Reference no: EM132307262
James O'Toole
A team of researchers recently published findings from a series of studies designed to shed light on the moral psychology of whistle-blowing and to discover ways to encourage or discourage the practice. They found that would be whistle-blowers faced a moral quandary: Is reporting misdeeds an act of heroism or betrayal?
When a group of people were asked to think about an occasion when they witnessed unethical behavior--and either reported, or did not report it-researchers found that the whistle blowers used ten times as many terms relating to fairness and justice (for example, "Someone was denied his or her right.") whereas the non-blowers used twice as many terms related to loyalty (for example, "Someone betrayed his or her group"). The researchers claim that, although fairness and loyalty are both basic moral values, some of us focus more on the former and others more on the latter. This is particularly true when research participants were faced with making tradeoffs between the two values. In sum, people who valued fairness more express greater willingness to blow the whistle when faced with ethical misbehavior than those who placed a higher value on loyalty.

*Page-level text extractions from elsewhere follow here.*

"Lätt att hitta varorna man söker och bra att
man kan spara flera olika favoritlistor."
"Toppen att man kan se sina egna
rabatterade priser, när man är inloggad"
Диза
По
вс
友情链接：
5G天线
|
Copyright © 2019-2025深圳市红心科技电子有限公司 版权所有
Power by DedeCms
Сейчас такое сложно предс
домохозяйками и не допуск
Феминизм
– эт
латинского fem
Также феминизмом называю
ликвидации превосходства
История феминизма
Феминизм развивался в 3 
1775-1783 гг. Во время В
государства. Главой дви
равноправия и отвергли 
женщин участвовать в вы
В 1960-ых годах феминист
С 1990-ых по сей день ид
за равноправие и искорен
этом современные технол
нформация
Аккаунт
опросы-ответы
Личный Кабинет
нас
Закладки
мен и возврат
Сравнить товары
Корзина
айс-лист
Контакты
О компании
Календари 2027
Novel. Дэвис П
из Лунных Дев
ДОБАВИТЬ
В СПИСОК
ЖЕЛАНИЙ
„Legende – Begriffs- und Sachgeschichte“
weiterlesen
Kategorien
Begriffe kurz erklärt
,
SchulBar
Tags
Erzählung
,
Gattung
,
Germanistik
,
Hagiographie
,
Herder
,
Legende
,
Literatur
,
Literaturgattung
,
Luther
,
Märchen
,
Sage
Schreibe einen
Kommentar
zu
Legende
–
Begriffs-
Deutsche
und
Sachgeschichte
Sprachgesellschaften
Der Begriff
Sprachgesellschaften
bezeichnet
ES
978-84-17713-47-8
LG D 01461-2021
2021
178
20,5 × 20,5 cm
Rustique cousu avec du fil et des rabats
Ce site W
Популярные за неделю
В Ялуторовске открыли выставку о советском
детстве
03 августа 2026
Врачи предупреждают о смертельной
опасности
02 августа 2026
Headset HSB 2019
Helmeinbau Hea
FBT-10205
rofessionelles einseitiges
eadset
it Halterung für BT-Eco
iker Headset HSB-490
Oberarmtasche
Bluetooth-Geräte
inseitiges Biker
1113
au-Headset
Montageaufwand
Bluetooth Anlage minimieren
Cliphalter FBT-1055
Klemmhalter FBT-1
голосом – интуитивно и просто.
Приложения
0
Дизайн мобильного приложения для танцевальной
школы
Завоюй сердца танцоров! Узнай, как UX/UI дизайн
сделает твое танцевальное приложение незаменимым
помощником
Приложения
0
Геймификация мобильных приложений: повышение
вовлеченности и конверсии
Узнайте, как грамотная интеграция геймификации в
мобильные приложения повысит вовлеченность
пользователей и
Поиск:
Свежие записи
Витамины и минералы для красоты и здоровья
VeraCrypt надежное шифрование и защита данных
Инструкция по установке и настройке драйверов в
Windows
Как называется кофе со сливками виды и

The researchers conclude: "Our studies suggest that if you want to encourage whistle-blowing you might emphasize fairness in mission statements, codes of ethics, honor codes and ad campaigns. And to sway those who prize loyalty at all costs, you could reframe whistle-blowing as an act of 'larger loyalty' to the greater good. That way our moral values need not conflict."
Questions:
In your experience, does the valuing of loyalty over fairness discourage employees from reporting unethical behavior? If not, what is the motivation for not reporting illegal or unethical actions, or what are other explanatory causes?